Natural gas has lost a whopping 21% since the start of 2020 seeing the North American Henry Hub benchmark trading at US$1.72 per million British thermal units (MMBTU). At that price, many drillers are incurring tremendous losses. That makes natural gas stocks highly unattractive investments.
Nonetheless, one natural gas stock that is poised to rally and will avoid any significant earnings hit in the harsh operating environment is Canacol Energy (TSX:CNE). The driller has lost 22% for the year to date compared to the broader TSX, which is only down by 18%. This indicates that Canacol is attractively valued, making now the time to buy.
Quality natural gas assets
Canacol owns 1.5 million net acres in the South American nation of Colombia. The driller has proven and probable natural gas reserves of 624 billion cubic feet. Those reserves have been calculated to have an after-tax net present value of US$1.6 billion.
After deducting long-term debt, leases, and decommissioning liabilities, Canacol has a net asset value of $8.87 per share. That is over two times greater than its current market value, illustrating the considerable capital gains ahead.
The sharp discount applied to Canacol’s shares saw the driller embark upon a share buyback where it intends to buy up to 14 million of its common shares.
The unique energy market conditions which exist in Colombia have allowed Canacol to secure favourable pricing for the natural gas that it produces. The driller has contractually locked in a price of US$4.80 per thousand cubic feet (mcf), which is almost three times greater than the North American Henry Hub benchmark. This gives Canacol a handy financial advantage over its peers operating in North America.
Importantly, because a considerable portion of Canacol’s production is sold through take-or-pay contracts, the price it receives is significantly less volatile than spot prices. That significantly improves the certainty of Canacol’s earnings.
Canacol also commenced paying a dividend in 2019 to reward loyal shareholders. That payment is currently yielding a very juicy 5.7%. A payout ratio of 21% coupled with the certainty of Canacol’s earnings sales ensures that the dividend is sustainable.
Natural gas shortage
There is every likelihood that Colombian natural gas prices will remain significantly higher than the North American benchmark for the foreseeable future. A dearth of natural gas discoveries coupled with falling production from aging offshore fields means that supply can’t keep up with demand.
Colombia has been caught on the cusp of an energy crisis for years. The Andean nation, which was once self-sufficient for natural gas, was forced to start importing liquefied natural gas in 2017 to close the supply gap. This — along with government incentives to increase investment in Colombia’s energy patch — has done little to boost supplies and reserves.

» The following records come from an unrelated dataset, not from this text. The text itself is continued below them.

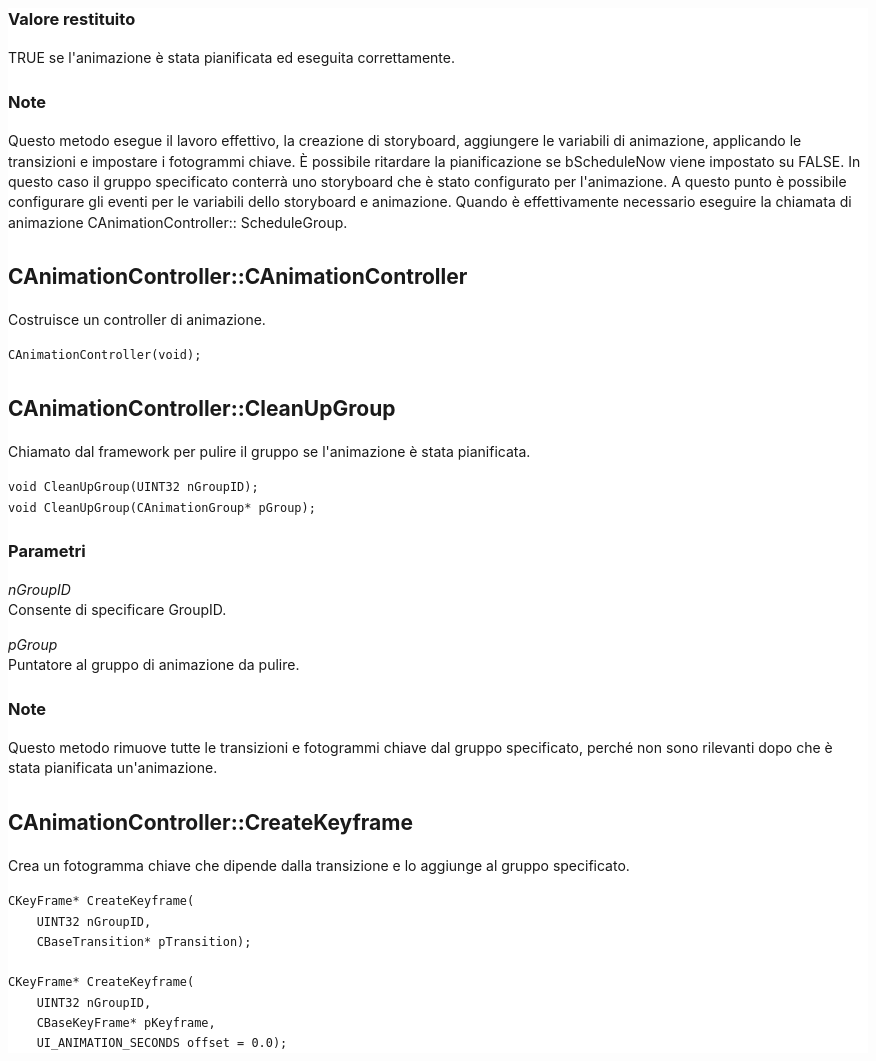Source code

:### <a name="return-value"></a>Valore restituito

TRUE se l'animazione è stata pianificata ed eseguita correttamente.

### <a name="remarks"></a>Note

Questo metodo esegue il lavoro effettivo, la creazione di storyboard, aggiungere le variabili di animazione, applicando le transizioni e impostare i fotogrammi chiave. È possibile ritardare la pianificazione se bScheduleNow viene impostato su FALSE. In questo caso il gruppo specificato conterrà uno storyboard che è stato configurato per l'animazione. A questo punto è possibile configurare gli eventi per le variabili dello storyboard e animazione. Quando è effettivamente necessario eseguire la chiamata di animazione CAnimationController:: ScheduleGroup.

##  <a name="canimationcontroller"></a>  CAnimationController::CAnimationController

Costruisce un controller di animazione.

```
CAnimationController(void);
```

##  <a name="cleanupgroup"></a>  CAnimationController::CleanUpGroup

Chiamato dal framework per pulire il gruppo se l'animazione è stata pianificata.

```
void CleanUpGroup(UINT32 nGroupID);
void CleanUpGroup(CAnimationGroup* pGroup);
```

### <a name="parameters"></a>Parametri

*nGroupID*<br/>
Consente di specificare GroupID.

*pGroup*<br/>
Puntatore al gruppo di animazione da pulire.

### <a name="remarks"></a>Note

Questo metodo rimuove tutte le transizioni e fotogrammi chiave dal gruppo specificato, perché non sono rilevanti dopo che è stata pianificata un'animazione.

##  <a name="createkeyframe"></a>  CAnimationController::CreateKeyframe

Crea un fotogramma chiave che dipende dalla transizione e lo aggiunge al gruppo specificato.

```
CKeyFrame* CreateKeyframe(
    UINT32 nGroupID,
    CBaseTransition* pTransition);

CKeyFrame* CreateKeyframe(
    UINT32 nGroupID,
    CBaseKeyFrame* pKeyframe,
    UI_ANIMATION_SECONDS offset = 0.0);
```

The company has an impressive record for exploration and well development. Canacol reported a drilling success rate of 83% for exploration wells and 87% overall for all drilling activity. This highlights it has considerable exploration upside, particularly when it has 1.4 billion cubic feet of risk prospective resources available.
That — along with Canacol actively adding to its acreage — will ensure that the driller’s natural gas reserves keep growing.
The poor overall look for oil and natural gas is weighing heavily on Canacol’s share price. Canacol’s unique operational attributes, including being able to obtain a price for natural gas sold, which is significantly higher than the North American benchmark, makes it an attractive stock to buy. Once the considerable fear surrounding the coronavirus pandemic subsides and there are signs of the economy returning to growth, Canacol stock will soar. While waiting for that to occur, you will be rewarded by that juicy 5.7% yield.